Graphics processing unit pioneer NVIDIA has announced the latest version of its CUDA toolkit for developing parallel programming-compliant applications using NVIDIA GPUs. The toolkit's central proposition is to build a gateway for more developers to port their applications to GPUs by providing NVIDIA GPUDirect 2.0, a technology that offers support for peer-to-peer communication among GPUs within a single server or workstation -- a feature which the company says will enable easier and faster multi-GPU programming and application performance.
CUDA also features two other main parallel programming-enabling functions. Unified Virtual Addressing (UVA) to provide a single merged-memory address space for the main system memory and the GPU memories, enabling quicker and easier parallel programming -- and second, Thrust C++ template performance primitives libraries, a collection of open source C++ parallel algorithms and data structures intended to ease programming for C++ developers. With Thrust, routines such as parallel sorting are five to one hundred times faster than with Standard Template Library (STL) and Threading Building Blocks (TBB).

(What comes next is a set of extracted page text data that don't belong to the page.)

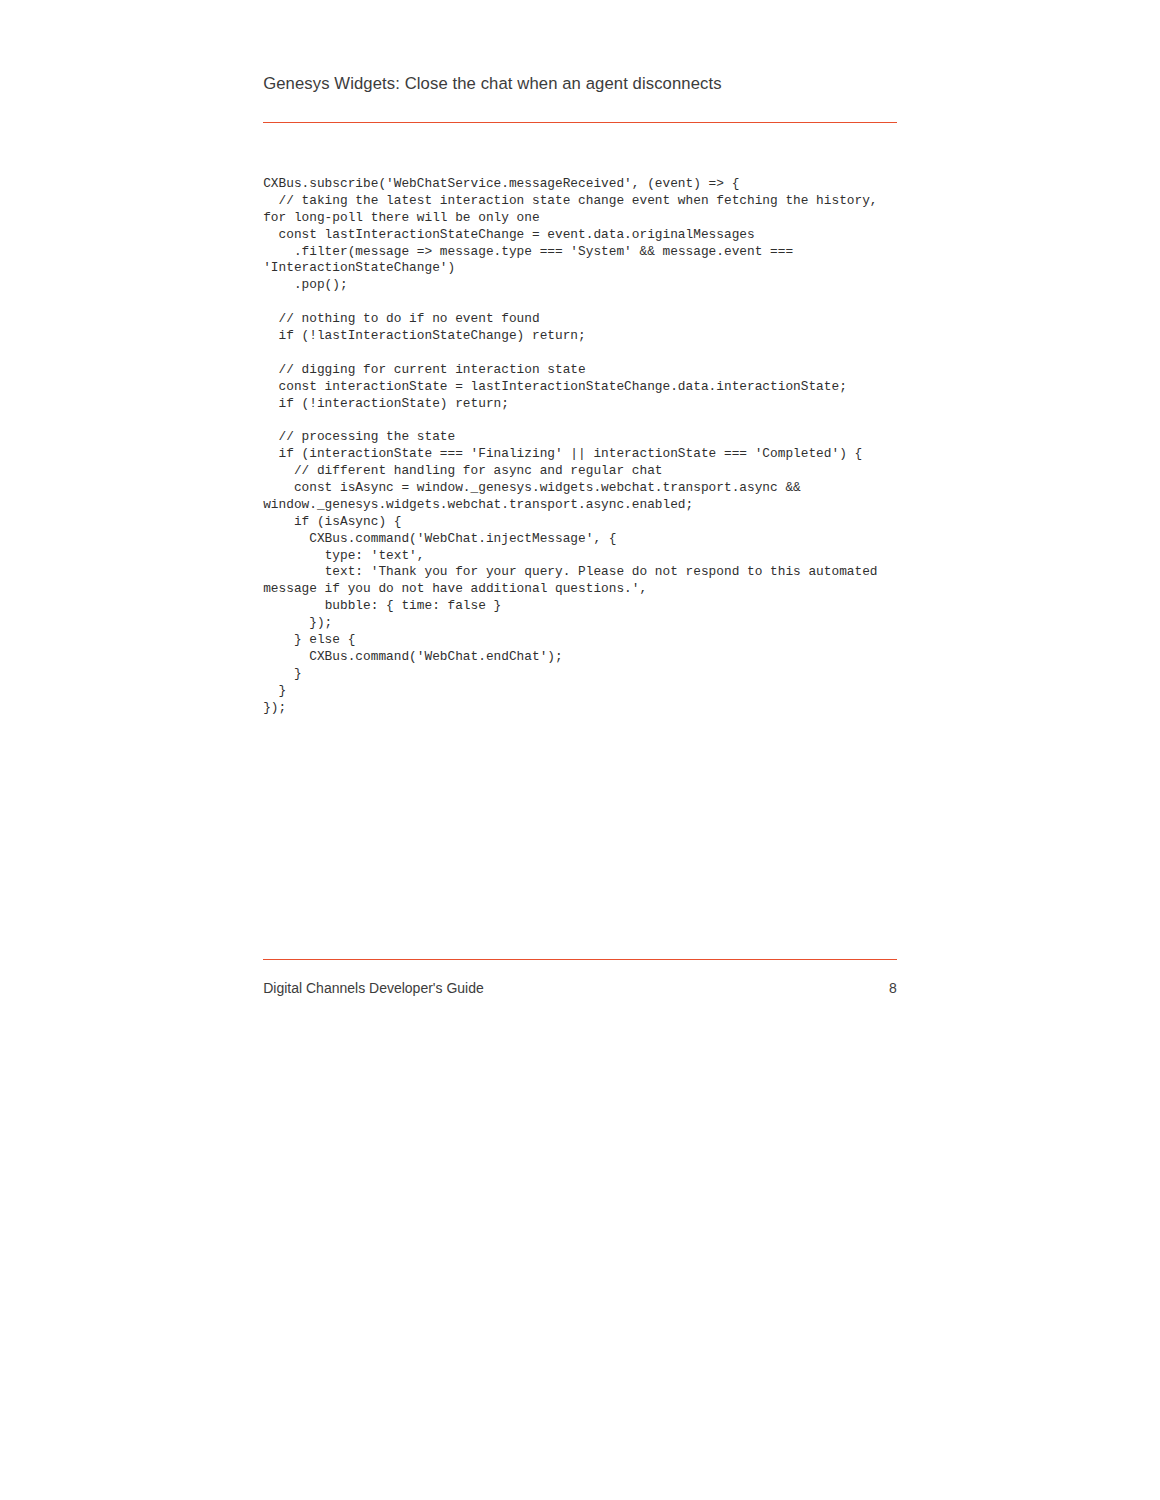Genesys Widgets: Close the chat when an agent disconnects
CXBus.subscribe('WebChatService.messageReceived', (event) => {
  // taking the latest interaction state change event when fetching the history, for long-poll there will be only one
  const lastInteractionStateChange = event.data.originalMessages
    .filter(message => message.type === 'System' && message.event === 'InteractionStateChange')
    .pop();

  // nothing to do if no event found
  if (!lastInteractionStateChange) return;

  // digging for current interaction state
  const interactionState = lastInteractionStateChange.data.interactionState;
  if (!interactionState) return;

  // processing the state
  if (interactionState === 'Finalizing' || interactionState === 'Completed') {
    // different handling for async and regular chat
    const isAsync = window._genesys.widgets.webchat.transport.async && window._genesys.widgets.webchat.transport.async.enabled;
    if (isAsync) {
      CXBus.command('WebChat.injectMessage', {
        type: 'text',
        text: 'Thank you for your query. Please do not respond to this automated message if you do not have additional questions.',
        bubble: { time: false }
      });
    } else {
      CXBus.command('WebChat.endChat');
    }
  }
});
Digital Channels Developer's Guide 8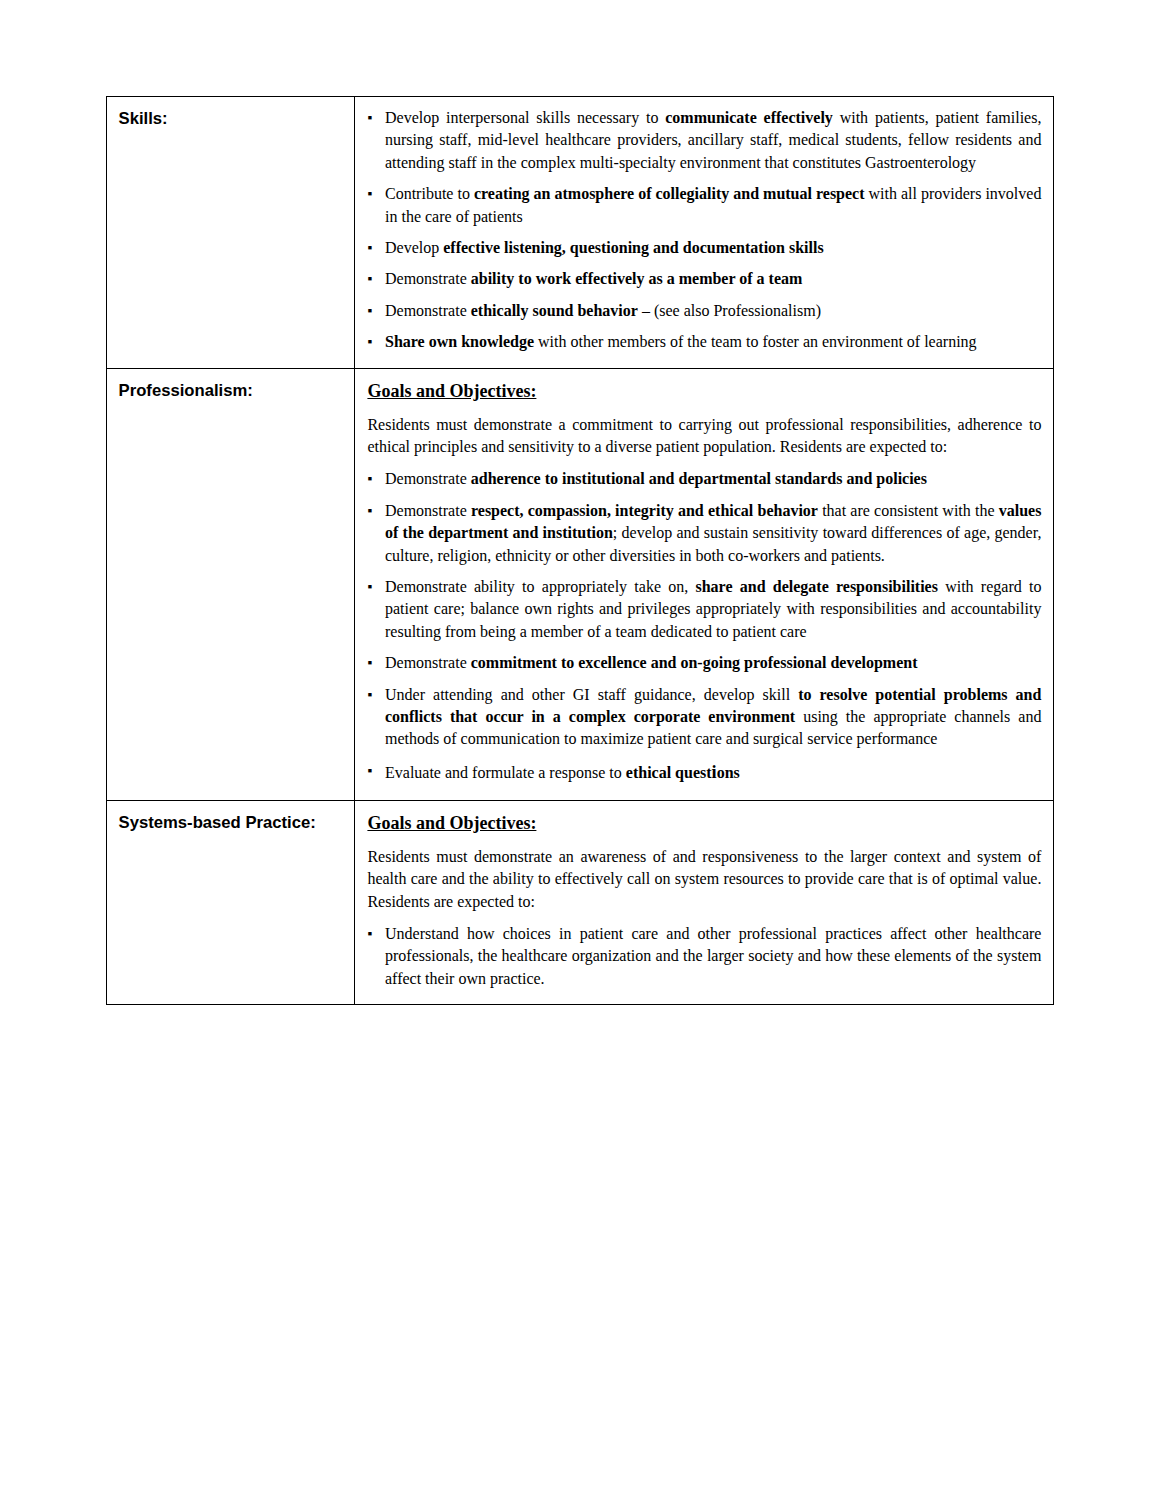| Skills: | Develop interpersonal skills necessary to communicate effectively with patients, patient families, nursing staff, mid-level healthcare providers, ancillary staff, medical students, fellow residents and attending staff in the complex multi-specialty environment that constitutes Gastroenterology Contribute to creating an atmosphere of collegiality and mutual respect with all providers involved in the care of patients Develop effective listening, questioning and documentation skills Demonstrate ability to work effectively as a member of a team Demonstrate ethically sound behavior – (see also Professionalism) Share own knowledge with other members of the team to foster an environment of learning |
| Professionalism: | Goals and Objectives: Residents must demonstrate a commitment to carrying out professional responsibilities, adherence to ethical principles and sensitivity to a diverse patient population. Residents are expected to: Demonstrate adherence to institutional and departmental standards and policies Demonstrate respect, compassion, integrity and ethical behavior that are consistent with the values of the department and institution ; develop and sustain sensitivity toward differences of age, gender, culture, religion, ethnicity or other diversities in both co-workers and patients. Demonstrate ability to appropriately take on, share and delegate responsibilities with regard to patient care; balance own rights and privileges appropriately with responsibilities and accountability resulting from being a member of a team dedicated to patient care Demonstrate commitment to excellence and on-going professional development Under attending and other GI staff guidance, develop skill to resolve potential problems and conflicts that occur in a complex corporate environment using the appropriate channels and methods of communication to maximize patient care and surgical service performance Evaluate and formulate a response to ethical quest i ons |
| Systems-based Practice: | Goals and Objectives: Residents must demonstrate an awareness of and responsiveness to the larger context and system of health care and the ability to effectively call on system resources to provide care that is of optimal value. Residents are expected to: Understand how choices in patient care and other professional practices affect other healthcare professionals, the healthcare organization and the larger society and how these elements of the system affect their own practice. |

The CUDA 4.0 architecture release includes a number of other key features and capabilities, including:
- Multi-thread sharing of GPUs -- Multiple CPU host threads can share contexts on a single GPU, making it easier to share a single GPU by multi-threaded applications.
- MPI integration with CUDA applications -- Modified MPI implementations like OpenMPI automatically move data from and to the GPU memory over Infiniband when an application does an MPI send or receive call.
- Multi-GPU sharing by single CPU thread -- A single CPU host thread can access all GPUs in a system. Developers can then coordinate work across multiple GPUs for tasks such as "halo" exchange in applications.
- New NPP image and computer vision library -- A set of image transformation operations that enable rapid development of imaging and computer vision applications.
A release candidate of CUDA Toolkit 4.0 will be available free of charge beginning March 4, 2011, by enrolling in the CUDA Registered Developer Program at: www.nvidia.com/paralleldeveloper.